Quoted text:
━━━━━━━━━━━━━━━━
Question

A 0.20-kg object is attached to the end of an ideal horizontal spring that has a spring constant of 120 N/m. The simple harmonic motion that occurs has a maximum speed of 1.7 m/s. Determine the amplitude A of the motion.

Answer 1

A = 6.9 cm

Step-by-step explanation:

Simple Harmonic Motion

A mass-spring system is a common example of a simple harmonic motion device since it keeps oscillating when the spring is stretched back and forth.

If a mass m is attached to a spring of constant k and they are set to oscillate, the angular frequency of the motion is

`\displaystyle w=\sqrt{(k)/(m)}`

The equation for the motion of the object is written as a sinusoid:

`\displaystyle X=A\ cos\ w\ t`

Where A is the amplitude.

The instantaneous speed is computed as the derivative of the distance

`\displaystyle X'=V=-A\ w\ sin\ w\ t`

And the maximum speed is

`\displaystyle V_(max)= A\ w`

Solving for the amplitude

`\displaystyle A= (V_(max))/(w)`

Computing w

`\displaystyle w =\sqrt{(120)/(0.2)}=24.5\ rad/ s`

Calculating A

`\displaystyle A=(1.7)/(24.5)=0.069\ m`

`\displaystyle \boxed{A=6.9\ cm}`
━━━━━━━━━━━━━━━━
Extracted entries:

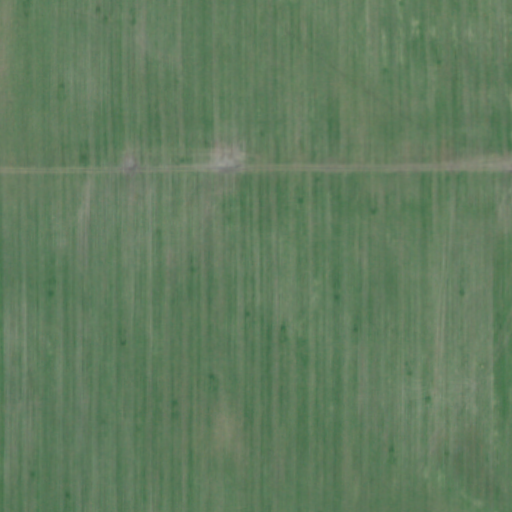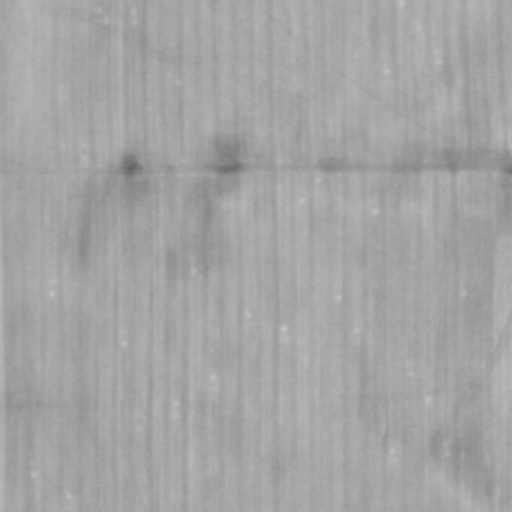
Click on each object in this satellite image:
road: (256, 159)
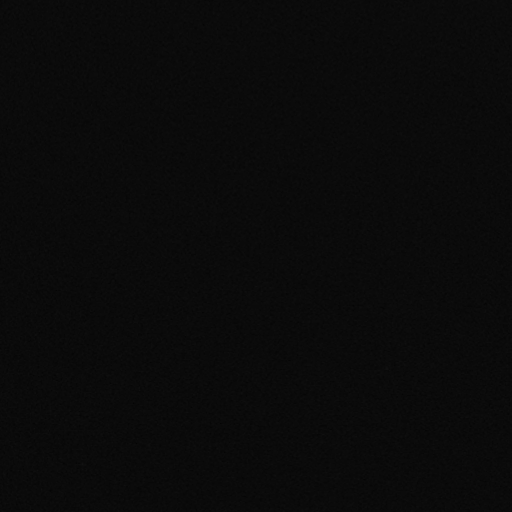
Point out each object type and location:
river: (275, 319)
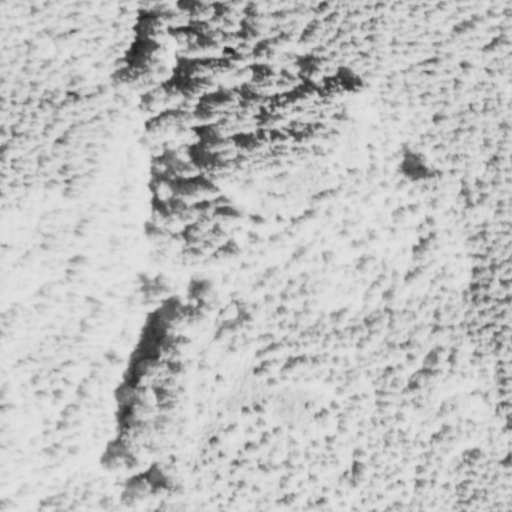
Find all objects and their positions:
road: (8, 313)
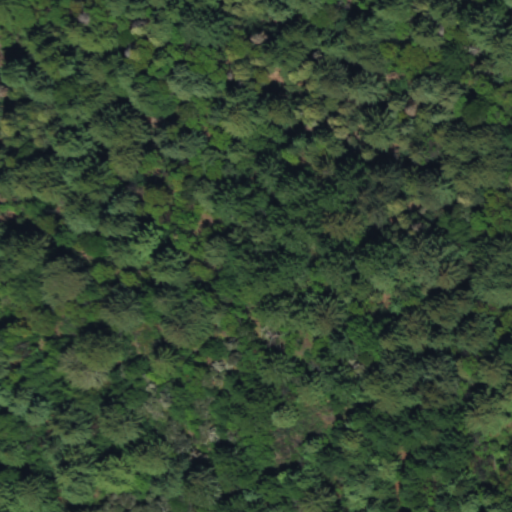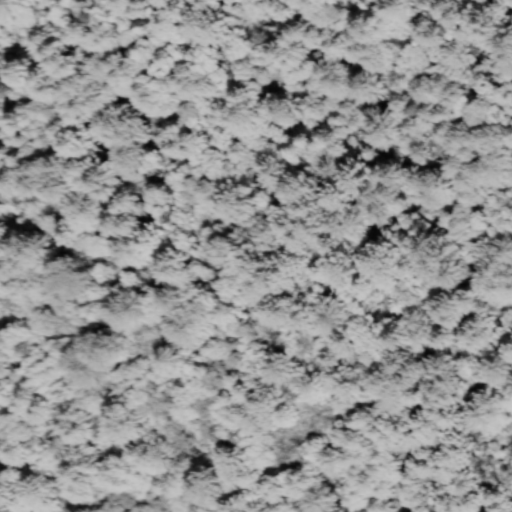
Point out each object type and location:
road: (363, 391)
road: (156, 422)
road: (447, 429)
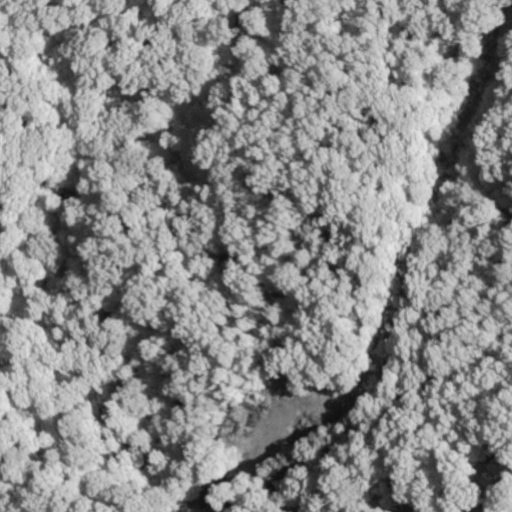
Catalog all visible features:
road: (388, 440)
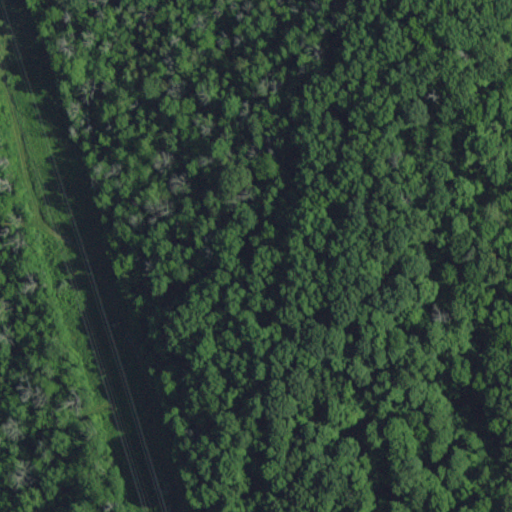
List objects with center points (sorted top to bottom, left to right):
power tower: (154, 495)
━━━━━━━━━━━━━━━━
Set task 1:
According to the spring problem, what is the spring constant of the ideal horizontal spring?
Set task 2:
Update the spring problem, starting with "A mass-spring system" and going on through "is the amplitude.", putting "cosine wave" in place of "sinusoid".

Exercise result 1:
120 N/m

Exercise result 2:
A mass-spring system is a common example of a simple harmonic motion device since it keeps oscillating when the spring is stretched back and forth.

If a mass m is attached to a spring of constant k and they are set to oscillate, the angular frequency of the motion is

`\displaystyle w=\sqrt{(k)/(m)}`

The equation for the motion of the object is written as a cosine wave:

`\displaystyle X=A\ cos\ w\ t`

Where A is the amplitude.